**Data shown**.
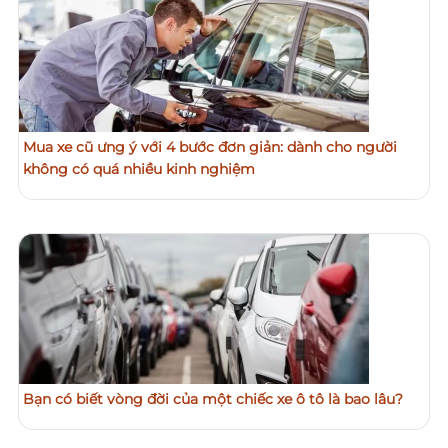
Mua xe cũ ưng ý với 4 bước đơn giản: dành cho người
không có quá nhiều kinh nghiệm
Bạn có biết vòng đời của một chiếc xe ô tô là bao lâu?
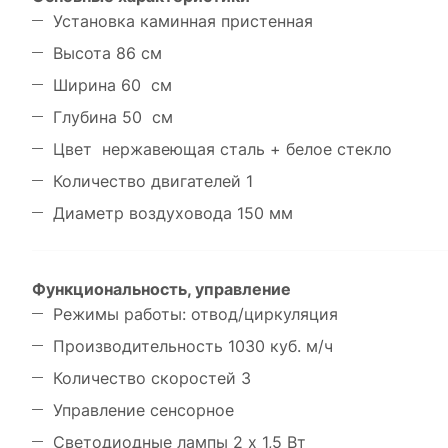
Установка каминная пристенная
Высота 86 см
Ширина 60 см
Глубина 50 см
Цвет нержавеющая сталь + белое стекло
Количество двигателей 1
Диаметр воздуховода 150 мм
Функциональность, управление
Режимы работы: отвод/циркуляция
Производительность 1030 куб. м/ч
Количество скоростей 3
Управление сенсорное
Светодиодные лампы 2 x 1,5 Вт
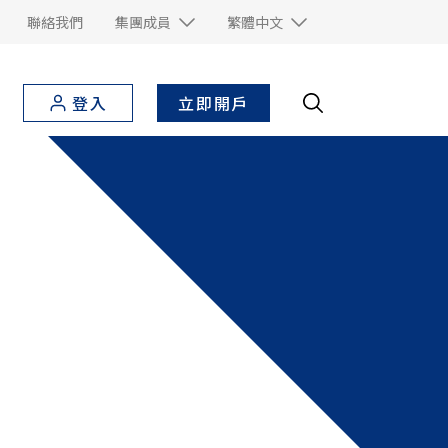
聯絡我們
集團成員
繁體中文
立即開戶
登入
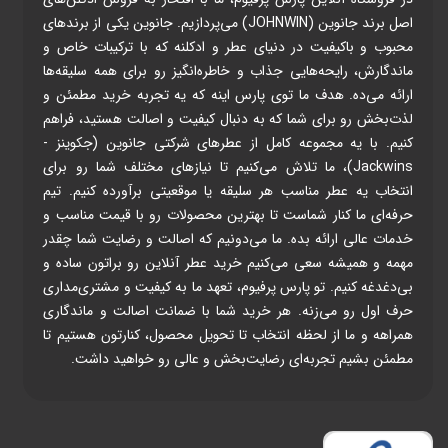
اصل برند جانوین (JOHNWIN) می‌پردازیم. جانوین یکی از برندهای
محبوب و باکیفیت در دنیای عطر و ادکلنه که با ترکیبات خاص و
ماندگارش، رایحه‌هایی جذاب و خاطره‌انگیز رو برای همه سلیقه‌ها
ارائه می‌ده. هدف ما توی پارس اینه که یه تجربه خرید مطمئن و
لذت‌بخش رو برای شما که به دنبال کیفیت و اصالت هستید، فراهم
کنیم. با یه مجموعه کامل از عطرهای شرکتی جانوین (جکوینز -
Jackwins)، ما تلاش می‌کنیم تا نیازهای مختلف شما رو برای
انتخاب یه عطر مناسب هر سلیقه یا موقعیتی برآورده کنیم. تیم
حرفه‌ای ما کنار شماست تا بهترین محصولات رو با قیمت مناسب و
خدمات عالی ارائه بده. ما می‌دونیم که اصالت و رضایت شما چقدر
مهمه و همیشه سعی می‌کنیم خرید عطر آنلاین رو براتون ساده و
بی‌دغدغه کنیم. تو پارس پرفیوم، تعهد ما به کیفیت و مشتری‌مداری
حرف اول رو می‌زنه. هر خرید شما با ضمانت اصالت و ماندگاری
همراهه و ما از لحظه انتخاب تا تحویل محصول، کنارتون هستیم تا
مطمئن بشیم تجربه‌ای رضایت‌بخش و عالی رو خواهید داشت.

**Task objective**.
If a line above includes the string "سلیقه", pick it out.

**Output**.
ماندگارش، رایحه‌هایی جذاب و خاطره‌انگیز رو برای همه سلیقه‌ها
انتخاب یه عطر مناسب هر سلیقه یا موقعیتی برآورده کنیم. تیم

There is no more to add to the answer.